Death toll in Nepal quake tops 1,900

As the death toll in the earthquake approaches 2,000, countries are responding to Nepal’s appeal for help.

People clear rubble in Kathmandu’s Durbar Square, a UNESCO World Heritage Site that was severely damaged by an earthquake on 25 April, 2015. Picture: AFP.

JOHANNESBURG/KATHMANDU - As the death toll in the Nepal earthquake approaches 2,000 many countries have responded to the mountainous nation's appeal for help.

Yesterday a 7.9 magnitude quake hit near the capital of Kathmandu flattening homes, buildings and temples then causing widespread damage across the region.

The Indian government has sent several relief and rescue aircrafts into Nepal carrying mobile clinics, food, tents, water and blankets.

Two other aircrafts are expected to land later today.

Britain, Germany and Spain have also pledged support and assistance, with Norway promising to provide $3.9 million in humanitarian aid.

President Jacob Zuma and the South African government have sent their support to the people of Nepal.

The International Relations Department's Clayson Monyela said, "The people of South Africa are standing with the people of Nepal and they are in our thoughts and prayers and we hope the international community will rally behind that nation."

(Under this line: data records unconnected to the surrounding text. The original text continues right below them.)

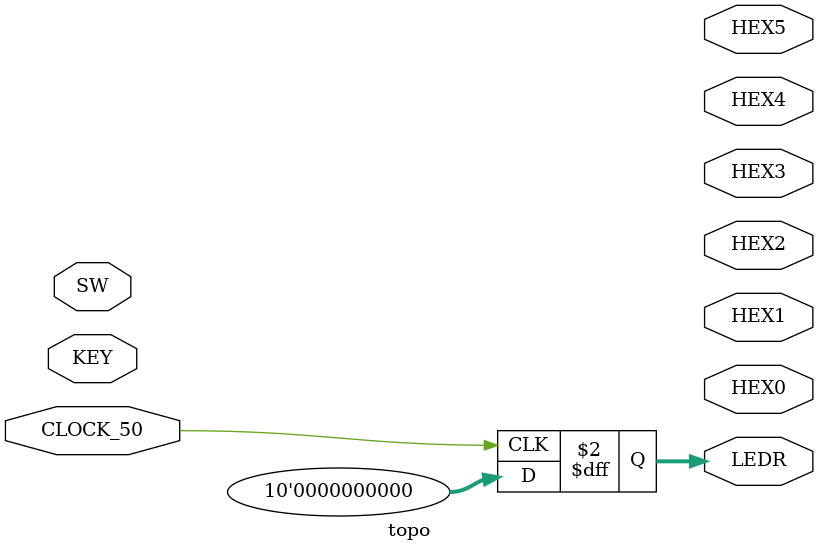
<source format=v>
/* **********************************************
* File Name: topo.v
* Description: 4-bits sequency attribution 
* Author: Arthur Rodrigues - 22102053, Vinicius 
* Creation Date: 24/05/2024
* Revision: Version 1.0
*
* Input: 
* Output: 
*	
********************************************** */

module topo

(
	CLOCK_50,
	KEY,
	SW,
	LEDR,
	HEX0,
	HEX1,
	HEX2,
	HEX3,
	HEX4,
	HEX5
);

	//Parametroos locais
	localparam P_KEY 	= 4;
	localparam P_SW 	= 10;
	//Outputs
	localparam P_LEDR = 10;
	localparam P_HEX 	= 7;
	
	//Input Ports
	input CLOCK_50;
	input wire [P_KEY-1:0] KEY;
	input wire [P_SW-1:0] SW;
	
	//Output Port(s)
	output reg [P_LEDR-1:0] LEDR;
	output reg [P_HEX-1:0] HEX0;
	output reg [P_HEX-1:0] HEX1;
	output reg [P_HEX-1:0] HEX2;
	output reg [P_HEX-1:0] HEX3;
	output reg [P_HEX-1:0] HEX4;
	output reg [P_HEX-1:0] HEX5;
	
	always @(posedge CLOCK_50) LEDR = 0;
	
endmodule
</source>
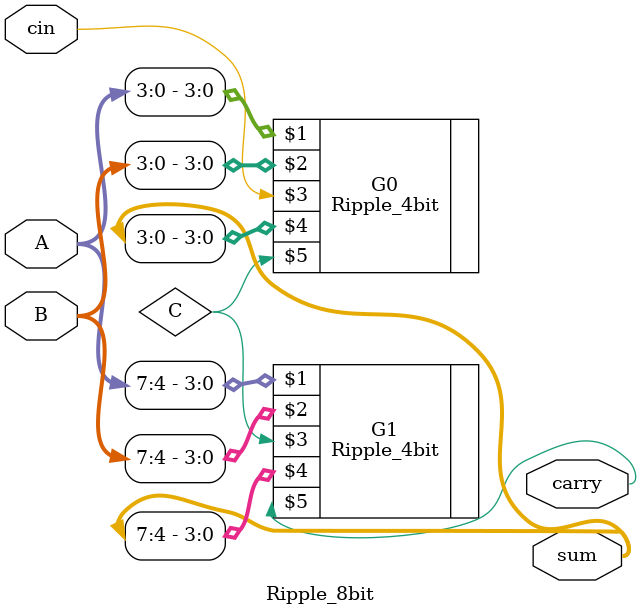
<source format=v>
`timescale 1ns / 1ps
module Ripple_8bit(  input [7:0] A,
                    input [7:0] B,
                    input cin,
                    output [7:0] sum,
                    output carry
);
    wire C;
    Ripple_4bit G0 (A[3:0], B[3:0], cin, sum[3:0], C);
    Ripple_4bit G1 (A[7:4], B[7:4], C, sum[7:4], carry);
endmodule

</source>
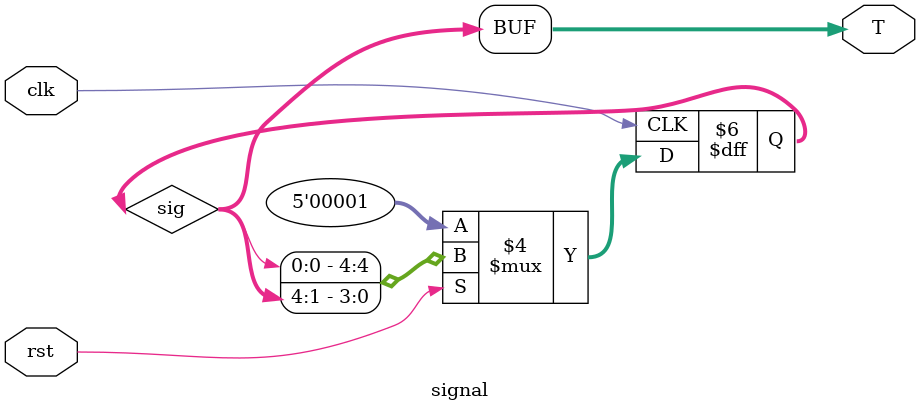
<source format=v>
`timescale 1ns / 1ps

module signal(//ÐÅºÅÉú³ÉÆ÷£¬Éú³ÉÎå¶ÎÐÅºÅ
input clk,
input rst,
output [4:0]T
    );
     reg [4:0]sig;
   
   always @(posedge  clk)begin 
   
   if (!rst) begin
   sig <= 5'b00001;
   end
   
   else begin
   repeat (5) begin
   sig <= {sig[0],sig[4:1]};
   #1;
   end
   end
   
   end 
   
   assign T = sig;
   
endmodule

</source>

The major earthquake unleashed an avalanche on Mount Everest, killing 17 people and raising fears for other climbers on the world's highest peak.

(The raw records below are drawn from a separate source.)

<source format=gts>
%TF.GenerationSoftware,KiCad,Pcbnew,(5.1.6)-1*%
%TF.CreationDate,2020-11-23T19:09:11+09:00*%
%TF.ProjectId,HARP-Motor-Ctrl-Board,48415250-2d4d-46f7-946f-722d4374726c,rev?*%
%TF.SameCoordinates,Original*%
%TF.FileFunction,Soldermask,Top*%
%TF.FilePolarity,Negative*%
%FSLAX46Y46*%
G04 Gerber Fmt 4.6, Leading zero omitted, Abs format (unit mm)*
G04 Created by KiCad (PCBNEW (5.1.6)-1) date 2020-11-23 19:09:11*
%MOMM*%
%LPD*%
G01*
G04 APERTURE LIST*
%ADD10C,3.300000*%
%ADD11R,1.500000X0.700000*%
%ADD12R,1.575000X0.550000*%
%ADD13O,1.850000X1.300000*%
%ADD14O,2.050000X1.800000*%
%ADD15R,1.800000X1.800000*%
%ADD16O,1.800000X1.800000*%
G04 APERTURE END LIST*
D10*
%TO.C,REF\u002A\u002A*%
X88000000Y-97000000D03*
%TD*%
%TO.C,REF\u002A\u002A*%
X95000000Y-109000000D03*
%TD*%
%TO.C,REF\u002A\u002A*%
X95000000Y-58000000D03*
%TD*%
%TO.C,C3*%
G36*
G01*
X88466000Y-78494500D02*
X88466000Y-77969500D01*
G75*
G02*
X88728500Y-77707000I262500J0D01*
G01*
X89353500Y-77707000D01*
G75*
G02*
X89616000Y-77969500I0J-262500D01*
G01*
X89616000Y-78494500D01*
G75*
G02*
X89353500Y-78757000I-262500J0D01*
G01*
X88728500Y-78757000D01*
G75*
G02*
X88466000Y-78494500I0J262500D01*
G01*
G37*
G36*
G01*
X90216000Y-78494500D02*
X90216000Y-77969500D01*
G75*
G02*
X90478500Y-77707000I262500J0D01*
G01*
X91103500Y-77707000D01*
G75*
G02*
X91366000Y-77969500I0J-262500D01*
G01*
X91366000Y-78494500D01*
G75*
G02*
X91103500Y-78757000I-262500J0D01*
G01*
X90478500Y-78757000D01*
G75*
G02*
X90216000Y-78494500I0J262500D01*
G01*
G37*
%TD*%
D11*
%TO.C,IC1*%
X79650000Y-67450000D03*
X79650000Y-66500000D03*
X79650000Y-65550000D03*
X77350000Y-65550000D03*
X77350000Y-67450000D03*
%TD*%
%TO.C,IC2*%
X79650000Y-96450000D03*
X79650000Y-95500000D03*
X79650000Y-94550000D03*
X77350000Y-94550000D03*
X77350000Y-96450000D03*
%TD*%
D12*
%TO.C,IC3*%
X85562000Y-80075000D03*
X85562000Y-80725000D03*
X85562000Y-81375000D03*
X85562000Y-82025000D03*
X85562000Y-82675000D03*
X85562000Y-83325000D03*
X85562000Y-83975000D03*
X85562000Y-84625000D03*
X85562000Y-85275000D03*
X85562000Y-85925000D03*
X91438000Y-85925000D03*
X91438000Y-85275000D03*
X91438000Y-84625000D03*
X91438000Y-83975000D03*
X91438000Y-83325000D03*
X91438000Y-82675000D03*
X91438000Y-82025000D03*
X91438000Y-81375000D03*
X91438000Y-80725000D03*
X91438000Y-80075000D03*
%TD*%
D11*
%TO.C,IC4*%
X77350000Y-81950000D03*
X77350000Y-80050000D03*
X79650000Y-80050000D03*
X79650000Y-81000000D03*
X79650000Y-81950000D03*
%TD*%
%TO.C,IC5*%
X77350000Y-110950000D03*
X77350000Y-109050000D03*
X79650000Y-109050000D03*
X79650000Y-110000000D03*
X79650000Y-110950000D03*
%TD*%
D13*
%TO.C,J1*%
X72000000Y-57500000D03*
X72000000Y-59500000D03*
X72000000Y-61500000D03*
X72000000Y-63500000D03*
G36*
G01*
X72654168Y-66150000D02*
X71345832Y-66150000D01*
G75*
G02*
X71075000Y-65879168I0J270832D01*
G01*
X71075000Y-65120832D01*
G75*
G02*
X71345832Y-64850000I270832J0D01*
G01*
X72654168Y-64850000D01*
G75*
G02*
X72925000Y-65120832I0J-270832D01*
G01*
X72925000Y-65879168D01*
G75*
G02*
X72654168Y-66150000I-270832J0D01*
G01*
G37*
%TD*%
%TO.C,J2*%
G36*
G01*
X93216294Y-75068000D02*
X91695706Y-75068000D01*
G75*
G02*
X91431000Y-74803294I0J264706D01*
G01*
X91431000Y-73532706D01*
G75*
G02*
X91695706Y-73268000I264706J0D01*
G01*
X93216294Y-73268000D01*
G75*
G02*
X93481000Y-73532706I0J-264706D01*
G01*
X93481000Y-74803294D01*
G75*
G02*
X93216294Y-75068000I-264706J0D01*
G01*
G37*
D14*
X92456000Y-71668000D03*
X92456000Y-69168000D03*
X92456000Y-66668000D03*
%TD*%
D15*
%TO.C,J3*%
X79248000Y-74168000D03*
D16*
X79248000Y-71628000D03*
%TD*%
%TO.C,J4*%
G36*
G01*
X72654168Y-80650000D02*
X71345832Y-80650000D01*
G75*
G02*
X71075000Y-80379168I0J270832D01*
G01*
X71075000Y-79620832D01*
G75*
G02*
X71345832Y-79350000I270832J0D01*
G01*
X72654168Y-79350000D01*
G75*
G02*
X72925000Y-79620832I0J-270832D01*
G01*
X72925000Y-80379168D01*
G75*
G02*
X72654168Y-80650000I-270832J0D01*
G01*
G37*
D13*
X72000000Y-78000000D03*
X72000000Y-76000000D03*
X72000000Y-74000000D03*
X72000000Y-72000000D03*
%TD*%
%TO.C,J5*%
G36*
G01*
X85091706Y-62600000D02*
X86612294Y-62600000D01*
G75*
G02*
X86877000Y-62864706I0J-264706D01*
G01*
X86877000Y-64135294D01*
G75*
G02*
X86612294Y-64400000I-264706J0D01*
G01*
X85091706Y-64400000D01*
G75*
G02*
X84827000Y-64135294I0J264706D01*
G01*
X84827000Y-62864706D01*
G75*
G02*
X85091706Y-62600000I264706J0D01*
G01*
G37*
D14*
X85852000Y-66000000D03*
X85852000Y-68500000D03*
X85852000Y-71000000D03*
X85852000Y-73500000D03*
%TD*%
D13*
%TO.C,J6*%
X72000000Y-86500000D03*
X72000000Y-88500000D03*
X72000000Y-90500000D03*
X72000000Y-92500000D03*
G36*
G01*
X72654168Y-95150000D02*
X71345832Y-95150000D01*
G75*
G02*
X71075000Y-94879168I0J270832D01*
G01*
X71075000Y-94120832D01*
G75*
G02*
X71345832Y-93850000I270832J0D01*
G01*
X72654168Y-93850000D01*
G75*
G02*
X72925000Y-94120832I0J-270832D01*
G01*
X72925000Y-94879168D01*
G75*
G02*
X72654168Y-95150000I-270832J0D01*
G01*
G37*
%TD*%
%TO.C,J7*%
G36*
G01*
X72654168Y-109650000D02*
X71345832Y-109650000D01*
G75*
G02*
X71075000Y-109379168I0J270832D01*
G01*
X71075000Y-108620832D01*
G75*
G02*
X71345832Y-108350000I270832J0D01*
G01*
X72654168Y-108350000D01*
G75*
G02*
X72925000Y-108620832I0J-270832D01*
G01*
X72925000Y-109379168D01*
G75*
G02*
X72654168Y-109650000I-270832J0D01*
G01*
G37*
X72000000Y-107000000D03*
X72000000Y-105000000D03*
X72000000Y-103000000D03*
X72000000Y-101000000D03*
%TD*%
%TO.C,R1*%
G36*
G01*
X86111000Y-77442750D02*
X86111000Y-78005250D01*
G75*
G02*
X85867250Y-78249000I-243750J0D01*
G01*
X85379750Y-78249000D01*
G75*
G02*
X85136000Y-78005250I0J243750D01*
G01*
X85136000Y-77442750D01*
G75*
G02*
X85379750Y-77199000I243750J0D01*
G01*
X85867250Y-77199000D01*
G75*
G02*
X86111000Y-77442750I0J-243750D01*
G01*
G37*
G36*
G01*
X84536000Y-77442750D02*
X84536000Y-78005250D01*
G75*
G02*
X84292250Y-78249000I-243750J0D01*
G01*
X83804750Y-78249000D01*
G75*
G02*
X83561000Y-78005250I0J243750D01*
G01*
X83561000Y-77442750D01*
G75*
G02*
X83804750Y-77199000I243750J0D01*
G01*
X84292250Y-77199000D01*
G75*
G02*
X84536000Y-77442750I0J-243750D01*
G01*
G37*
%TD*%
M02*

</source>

A man is at the base camp waiting to be rescued.

"When it hit there were a lot of rocks that hit the camp so right now we are all in groups of camps."

WATCH: Massive earthquake rocks Nepal.


Rescuers dug with their bare hands and bodies piled up in Nepal on Sunday after the earthquake devastated the heavily crowded Kathmandu valley.

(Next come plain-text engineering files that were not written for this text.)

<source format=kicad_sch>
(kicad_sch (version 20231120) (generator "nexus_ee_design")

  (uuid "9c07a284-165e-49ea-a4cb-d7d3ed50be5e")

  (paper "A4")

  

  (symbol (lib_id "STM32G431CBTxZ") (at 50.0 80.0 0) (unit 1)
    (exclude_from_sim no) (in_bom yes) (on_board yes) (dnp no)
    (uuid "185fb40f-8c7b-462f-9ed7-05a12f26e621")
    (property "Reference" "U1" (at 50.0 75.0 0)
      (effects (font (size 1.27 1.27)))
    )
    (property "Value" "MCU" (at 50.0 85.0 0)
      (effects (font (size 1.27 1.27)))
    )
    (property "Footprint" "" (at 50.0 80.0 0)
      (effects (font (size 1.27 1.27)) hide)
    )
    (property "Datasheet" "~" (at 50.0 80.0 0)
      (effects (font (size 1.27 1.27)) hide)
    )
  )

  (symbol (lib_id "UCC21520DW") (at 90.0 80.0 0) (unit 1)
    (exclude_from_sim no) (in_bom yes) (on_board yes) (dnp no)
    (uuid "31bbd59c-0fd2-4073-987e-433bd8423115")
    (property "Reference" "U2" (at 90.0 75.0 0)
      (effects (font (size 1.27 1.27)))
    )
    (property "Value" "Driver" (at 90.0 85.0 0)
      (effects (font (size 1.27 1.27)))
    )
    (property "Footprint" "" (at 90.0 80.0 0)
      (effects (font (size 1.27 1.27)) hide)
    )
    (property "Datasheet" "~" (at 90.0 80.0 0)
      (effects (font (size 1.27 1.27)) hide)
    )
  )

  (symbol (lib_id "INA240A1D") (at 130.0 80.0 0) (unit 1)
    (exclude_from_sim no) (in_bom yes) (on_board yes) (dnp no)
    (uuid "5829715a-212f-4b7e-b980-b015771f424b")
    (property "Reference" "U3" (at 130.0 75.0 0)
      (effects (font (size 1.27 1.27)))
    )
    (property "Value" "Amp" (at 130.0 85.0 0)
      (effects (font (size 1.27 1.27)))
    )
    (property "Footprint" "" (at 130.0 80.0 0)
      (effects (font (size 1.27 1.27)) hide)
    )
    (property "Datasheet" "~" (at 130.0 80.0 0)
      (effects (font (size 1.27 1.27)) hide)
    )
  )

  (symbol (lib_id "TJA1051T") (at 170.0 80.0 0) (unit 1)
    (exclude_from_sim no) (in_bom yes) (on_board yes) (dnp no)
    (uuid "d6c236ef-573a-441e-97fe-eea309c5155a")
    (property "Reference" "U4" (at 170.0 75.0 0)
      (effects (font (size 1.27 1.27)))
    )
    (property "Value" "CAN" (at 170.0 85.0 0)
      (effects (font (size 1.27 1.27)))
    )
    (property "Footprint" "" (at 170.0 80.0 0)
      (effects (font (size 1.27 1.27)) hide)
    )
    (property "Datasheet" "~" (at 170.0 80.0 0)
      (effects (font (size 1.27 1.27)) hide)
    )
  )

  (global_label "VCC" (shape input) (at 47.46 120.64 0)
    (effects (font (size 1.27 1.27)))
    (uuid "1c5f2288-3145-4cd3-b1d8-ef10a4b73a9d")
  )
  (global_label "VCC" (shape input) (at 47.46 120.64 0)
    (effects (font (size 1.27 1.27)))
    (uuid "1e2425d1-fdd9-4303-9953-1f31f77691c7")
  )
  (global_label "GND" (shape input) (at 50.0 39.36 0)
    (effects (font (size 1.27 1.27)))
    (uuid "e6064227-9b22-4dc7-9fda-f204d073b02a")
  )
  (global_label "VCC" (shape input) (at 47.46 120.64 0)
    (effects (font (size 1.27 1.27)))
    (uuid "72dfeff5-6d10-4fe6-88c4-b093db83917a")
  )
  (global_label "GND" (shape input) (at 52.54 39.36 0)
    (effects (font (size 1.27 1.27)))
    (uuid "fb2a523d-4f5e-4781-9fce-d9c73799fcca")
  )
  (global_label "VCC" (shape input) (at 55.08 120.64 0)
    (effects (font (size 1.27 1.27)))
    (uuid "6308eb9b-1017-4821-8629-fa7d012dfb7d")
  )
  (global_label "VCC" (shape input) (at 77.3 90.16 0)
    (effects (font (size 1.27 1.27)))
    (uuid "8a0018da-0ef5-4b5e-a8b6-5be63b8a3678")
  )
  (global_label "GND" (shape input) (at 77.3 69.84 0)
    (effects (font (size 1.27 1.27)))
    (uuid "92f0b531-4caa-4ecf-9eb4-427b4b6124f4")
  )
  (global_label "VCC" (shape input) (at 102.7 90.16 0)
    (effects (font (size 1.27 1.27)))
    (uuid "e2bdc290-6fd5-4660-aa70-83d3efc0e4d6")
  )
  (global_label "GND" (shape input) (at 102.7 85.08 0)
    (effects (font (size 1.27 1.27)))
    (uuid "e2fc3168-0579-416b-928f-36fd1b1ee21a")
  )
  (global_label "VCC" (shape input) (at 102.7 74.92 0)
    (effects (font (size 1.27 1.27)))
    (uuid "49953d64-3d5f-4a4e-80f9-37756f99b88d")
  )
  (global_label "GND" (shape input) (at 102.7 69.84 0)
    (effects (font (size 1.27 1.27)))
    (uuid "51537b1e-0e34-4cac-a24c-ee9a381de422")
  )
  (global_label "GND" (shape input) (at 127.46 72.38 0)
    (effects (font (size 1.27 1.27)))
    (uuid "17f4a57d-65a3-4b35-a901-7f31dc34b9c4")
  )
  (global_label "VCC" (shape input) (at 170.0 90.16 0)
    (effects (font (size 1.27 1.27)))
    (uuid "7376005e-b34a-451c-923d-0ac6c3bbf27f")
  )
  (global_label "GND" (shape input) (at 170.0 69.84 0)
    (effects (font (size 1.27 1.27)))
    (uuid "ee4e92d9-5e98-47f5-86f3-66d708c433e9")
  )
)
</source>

Army office Santosh Nepal led a group of rescuers that worked all night to open a passage into a collapsed building in the capital of Kathmandu. They had to use pick axes because bulldozers could not get through the ancient city's narrow streets.

"We believe there are still people trapped inside," he told Reuters, pointing at concrete debris and twisted reinforcement rods that was once a three-storey residential building.

Among the capital's landmarks destroyed in the earthquake was the 60-metre Dharahara Tower, built in 1832 for the queen of Nepal, with a viewing balcony that had been open to visitors for the last 10 years.

A jagged stump was all that was left of the lighthouse-like structure. As bodies were pulled from the ruins, a policeman said up to 200 people had been trapped inside.

Bodies were still arriving at one hospital in Kathmandu, where police officer Sudan Shreshtha said his team had brought 166 corpses overnight.

"I am tired and exhausted, but I have to work and have the strength," Shreshtha told Reuters as an ambulance brought three more victims to the Tribhuvan University Teaching Hospital.

Bodies were heaped in a dark room; some covered with cloth, some not. A boy aged about seven lay, his face half missing and his stomach bloated like a football. The stench of death was overpowering.


The earthquake, centred 80km east of the second city, Pokhara, was all the more destructive for being shallow.

Rescue operations had still not begun in towns in some remote areas.

Across the city, rescuers scrabbled through destroyed buildings, among them ancient, wooden Hindu temples.

"I can see three bodies of monks trapped in the debris of a collapsed building near a monastery," Indian tourist Devyani Pant told Reuters. "We are trying to pull the bodies out and look for anyone who is trapped."

Neighbouring India, where 44 people were reported killed in the quake and its aftershocks, sent military aircraft to Nepal with medical equipment and relief teams. It also said it had dispatched 285 members of its National Disaster Response Force.

In Tibet, the death toll climbed to 17, according to a tweet from China's state news agency, Xinhua.

International aid groups readied staff to go to Nepal to help provide clean water, sanitation and emergency food, while the United States, Britain and Pakistan were among countries providing search-and-rescue experts.

More than 1,000 climbers were on Everest at the start of their season when disaster struck.

Romanian climber Alex Gavan tweeted on Saturday that there had been a "huge earthquake then huge avalanche" at Everest base camp, forcing him to run for his life.

In a later tweet he made a desperate appeal for a helicopter to fly in and evacuate climbers who had been hurt: "Many dead. Much more badly injured. More to die if not heli asap."

In the Annapurna mountain range, where scores were killed in the nation's worst trekking accident last year, many hikers were stranded after the quake, according to messages on social media, but no deaths there had been reported.

Nepal, sandwiched between India and China, has had its share of natural disasters. Its worst earthquake in 1934 killed more than 8,500 people.